Task to carry out: Give back every row below with each line kept word for word.
******
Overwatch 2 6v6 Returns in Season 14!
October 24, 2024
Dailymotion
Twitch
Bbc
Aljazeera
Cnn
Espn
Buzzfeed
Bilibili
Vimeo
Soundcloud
******
Reply:
Overwatch 2 6v6 Returns in Season 14!
October 24, 2024
Dailymotion
Twitch
Bbc
Aljazeera
Cnn
Espn
Buzzfeed
Bilibili
Vimeo
Soundcloud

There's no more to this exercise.